I appear to be sending hundreds of emails, help!

A

Alan

I have started to receive 'undelivered mail', 'mail not delivered' type
emails by the dozen daily!

I obviously have a bug of some sort, can anyone help me to remove it please?

Kind regards,

Alan
 
V

Vanguard

Alan said:
I have started to receive 'undelivered mail', 'mail not delivered' type
emails by the dozen daily!

I obviously have a bug of some sort, can anyone help me to remove it
please?

Kind regards,

Alan


You can't do anything about it. Some spammer is sending e-mails using
your e-mail address in the From header. The other problem is the stupid
admins that reject undeliverable e-mails by sending a NEW e-mail *after*
the mail session is over. They should be rejecting the undeliverable
message DURING the mail session so it the status goes to whatever
sending mail server is connecting to the receiving mail server rather
than blindly accept the message and then find out it is non-deliverable
and then stupidly assume the return-path specified by the spammer is
valid. Stupid spammers. Stupid mail hosts.
 
C

Chris Mahoney

In many cases it's the end-user's email client, rather than the server,
that sends the rejection messages. For example, the client I use can
send a rejection message if you flag the incoming message as spam.
 
B

Brian Tillman

Chris Mahoney said:
In many cases it's the end-user's email client, rather than the
server, that sends the rejection messages.
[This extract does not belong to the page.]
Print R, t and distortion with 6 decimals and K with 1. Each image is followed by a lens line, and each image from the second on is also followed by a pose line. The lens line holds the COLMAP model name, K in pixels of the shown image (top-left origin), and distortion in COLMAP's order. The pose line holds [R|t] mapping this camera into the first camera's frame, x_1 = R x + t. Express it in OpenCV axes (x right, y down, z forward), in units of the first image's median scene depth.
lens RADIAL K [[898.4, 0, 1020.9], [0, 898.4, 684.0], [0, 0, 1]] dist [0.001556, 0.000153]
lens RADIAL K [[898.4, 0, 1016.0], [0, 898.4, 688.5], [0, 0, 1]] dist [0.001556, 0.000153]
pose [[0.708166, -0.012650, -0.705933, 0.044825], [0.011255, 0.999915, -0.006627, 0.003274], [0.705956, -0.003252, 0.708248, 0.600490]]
Then stupid mail client. A message generated by a client is not a true
rejection.
 
B

Brian Tillman

Chris Mahoney said:
Out of interest, how "should" a mail client issue a rejection?

Rejections should be performed by the server hosting the mailbox during the
SMTP handshake at the HELO or EHLO command or, possibly, the MAIL TO
command. If the host named in those commands does not pass the accepting
server's tests, a rejection error (550 is the number, I believe) is issued
to the connecting router.

If a client were to issue a rejection, it would do so in a similar manner,
but the problem is that the rejection would then be to the client's mailbox
server. What good would that do? In fact, I don't see how it could ever
happen, since it's the client that initiates the connection, not the mail
server, and it's using POP, not SMTP protocols.
 
V

Vanguard

Chris Mahoney said:
In many cases it's the end-user's email client, rather than the
server,
that sends the rejection messages. For example, the client I use can
send a rejection message if you flag the incoming message as spam.
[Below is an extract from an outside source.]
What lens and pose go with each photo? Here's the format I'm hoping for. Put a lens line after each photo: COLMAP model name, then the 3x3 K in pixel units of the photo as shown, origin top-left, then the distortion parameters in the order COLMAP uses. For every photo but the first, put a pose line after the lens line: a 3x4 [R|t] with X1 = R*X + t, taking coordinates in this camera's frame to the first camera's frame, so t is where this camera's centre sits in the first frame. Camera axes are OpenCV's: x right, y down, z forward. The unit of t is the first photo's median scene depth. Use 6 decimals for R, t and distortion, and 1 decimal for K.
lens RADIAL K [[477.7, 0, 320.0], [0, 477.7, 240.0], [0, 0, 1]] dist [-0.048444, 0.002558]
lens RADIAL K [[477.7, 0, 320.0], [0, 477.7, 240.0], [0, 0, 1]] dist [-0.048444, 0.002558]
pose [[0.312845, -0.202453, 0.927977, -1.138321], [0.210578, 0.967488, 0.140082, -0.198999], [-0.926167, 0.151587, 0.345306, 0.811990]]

So if it is spam, how do YOU (or your e-mail client) know that you are
sending the rejection to the correct sender? YOU DON'T and that is why
such auto-rejects are stupid. In fact, such rejections received by an
innocent (i.e., someone who never sent you the mail but gets your
rejection message) are themselves considered spam and are reported as
such to the spam blacklists. See SpamCop's policy on such stupid
rejections. Your client NEVER had the connection with the sending mail
host so you have no real way of identifying exactly what host sent you
the spam. You are generating a NEW and completely disconnected
rejection mail rather than rejecting the delivery DURING the mail
session (which then makes the *sending* mail host put an NDR
(non-delivery report) in the sender's mailbox). Mailwasher is one of
those products that provide such rejection methods: if spam then send a
bogus NDR. You aren't a mail server, your NDR is a *new* message and
not a mail session rejection which caused an NDR to be generated at the
sending mail host, you are wasting more mail traffic on worthless
rejections that will never reach the spammer, and you are likely sending
those rejections to innocents so your rejections are themselves spam
since the innocent never solicited for your rejection mail. Folks that
think Mailwasher's auto-reject bounceback is a good idea haven't spent
much more than a few seconds to cogitate what is really happening.